Example Code

Overview

This LabVIEW Project demonstrates how LabVIEW can be used to process the Bug Algorithm, the 'common sense' approach to route planning.

By traveling along a straight line to the target, known as the M Line, the bug algorithm circumambulates around approached obstacles until the straight line can be followed again. This algorithm is inspired by the real world, in how insects attempt to reach a target location.

Figure 1: Bug Algorithm Front Panel.

Description

Using a 3D point cloud, emulating aerial acquisition from a LiDAR, specified start and end locations within space can be navigated between by modelling interactions between the location of our navigator and nearby points in space. This is done by incrementally moving towards our target location and testing the surrounding region if an obstacle is approached. In this instance, an obstacle is treated as any point in the cloud which has a Y value above a set threshold. In real terms, this is akin to treating any point within the cloud that rests above a certain height as an obstacle.

Upon colliding with an obstacle, the group of points within the collision region which comprise our obstacle are avoided by moving around them in an anticlockwise direction, by iteratively testing the angle between the closest lying obstacle and the navigator, and moving perpendicularly from it. This operation is continued until the navigator rests upon the M Line, and can safely move towards the goal location. This project builds upon the Bug Algorithm by incorporating a safety radius; this modifies the Bug Algorithm to ensure a maximum obstacle proximity for the navigator.

This project comes with general purpose VIs used to build and visualise a point cloud with LabVIEW's built in tools. As data from a point cloud is particularly memory intensive, which greatly hinders the rate at which we can draw, the point cloud data is delegated to the graphics card and drawn using LabVIEW's tight integration with OpenGL, for hardware accelerated graphics.

This project is built using LabVIEW's Object Oriented functionality. This shows that although we've only defined the Bug Algorithm in this project, we can build upon the software architecture to support any route planning functionality we'd like, without having to modify the implementation of surrounding code. This has been achieved by defining the generic set of operations and common data that would be necessary for any route planning algorithm within a LabVIEW class, than building the Bug Algorithm into this architecture.

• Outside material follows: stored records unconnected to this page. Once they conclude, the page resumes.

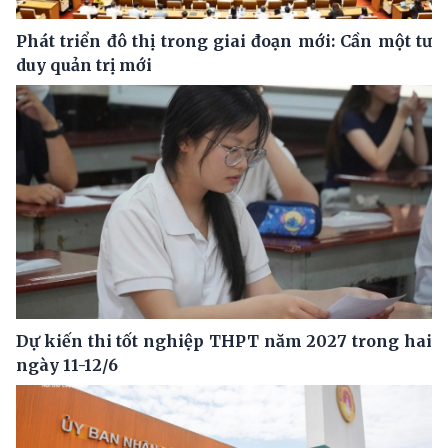
Phát triển đô thị trong giai đoạn mới: Cần một tư
duy quản trị mới
Dự kiến thi tốt nghiệp THPT năm 2027 trong hai
ngày 11-12/6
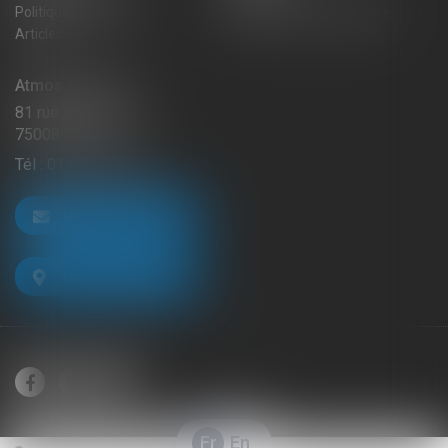
Politique de cookies
Politique de confidentialité
Articles
Atmos Avocats
81 rue de Monceau
75008 PARIS
Tél :
01 56 59 29 59
NOUS CONTACTER
NOUS LOCALISER
Fr
En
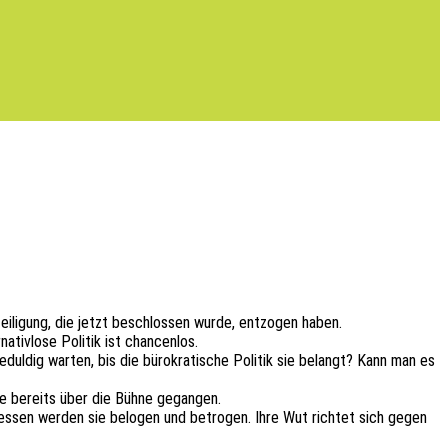
­li­gung, die jetzt beschlos­sen wurde, entzo­gen haben.
tiv­lo­se Poli­tik ist chancenlos.
dul­dig warten, bis die büro­kra­ti­sche Poli­tik sie belangt? Kann man es
che bereits über die Bühne gegangen.
t dessen werden sie belo­gen und betro­gen. Ihre Wut rich­tet sich gegen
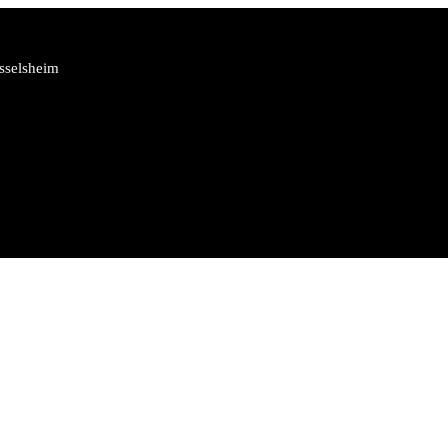
sselsheim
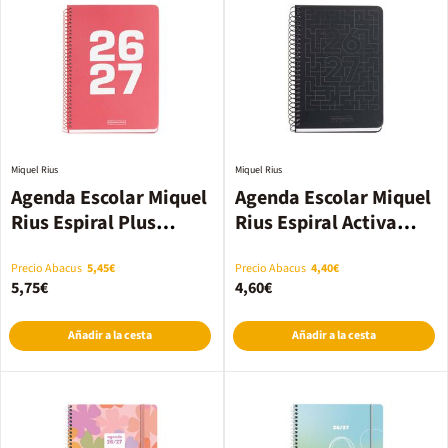
Miquel Rius
Miquel Rius
Agenda Escolar Miquel
Agenda Escolar Miquel
Rius Espiral Plus
Rius Espiral Activa
sem/vista multilingüe
sem/vista multilingüe
2026-2027 Basic coral
2026-2027 Lab negro
Precio Abacus
5,45€
Precio Abacus
4,40€
5,75€
4,60€
Añadir a la cesta
Añadir a la cesta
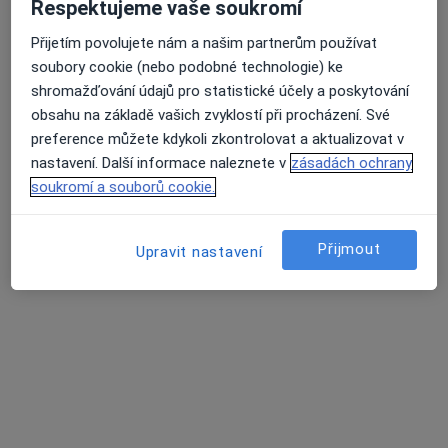
Respektujeme vaše soukromí
Přijetím povolujete nám a našim partnerům používat
GynPro Gynekologie Český Těšín
soubory cookie (nebo podobné technologie) ke
Gynekolog
shromažďování údajů pro statistické účely a poskytování
obsahu na základě vašich zvyklostí při procházení. Své
Střelniční 19/267 (při vlakovém nádraží, naproti hotelu Piast), Český Těšín
•
Mapa
preference můžete kdykoli zkontrolovat a aktualizovat v
GynPro Gynekologie Český Těšín
nastavení. Další informace naleznete v
zásadách ochrany
Tato klinika nemá specialisty s dostupnými termíny v online kalendáři
soukromí a souborů cookie.
Zobrazit profil
Přijmout
Upravit nastavení
Gynprenatal s.r.o.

This code is fully documented and ready to include within any existing project based on the acquisition of point cloud data.

Application

This algorithm has been utilised by the University of Manchester for the ICARIS Project (Implementation of Co-operative Autonomous Robotics for Indoor Searching). The ICARIS Project is a final year Electronic and Electrical Engineering (EEE) project which is used to demonstrate collaborative behaviour between semi-autonomous robots in the acquisition of a shared goal. In this application, the team use a UAV to scan an obstacle course using a LiDAR, which is in turn used to generate a 3D topographic map of the environment, comprised of a 3D point cloud. A target object is detected within this cloud, and using the Bug Algorithm, an obstacle-free route for a ground vehicle can be transmitted to allow successful acquisition. Check out the video below to find out more about the ICARIS Project.

Video 1: Team ICARIS Project Video.

Steps to Implement or Execute Code

1. Download the attached LabVIEW Project (Bug Algorithm.zip)
2. Open and execute Bug Algorithm.vi. Every second a randomly generated obstacle course will be used for route planning!
3. Hit the STOP button to end the VI.

Requirements

Software

Created using LabVIEW Student Edition 2013.

Hardware

None.

Additional Images or Video

Because who doesn't like Adventure Time.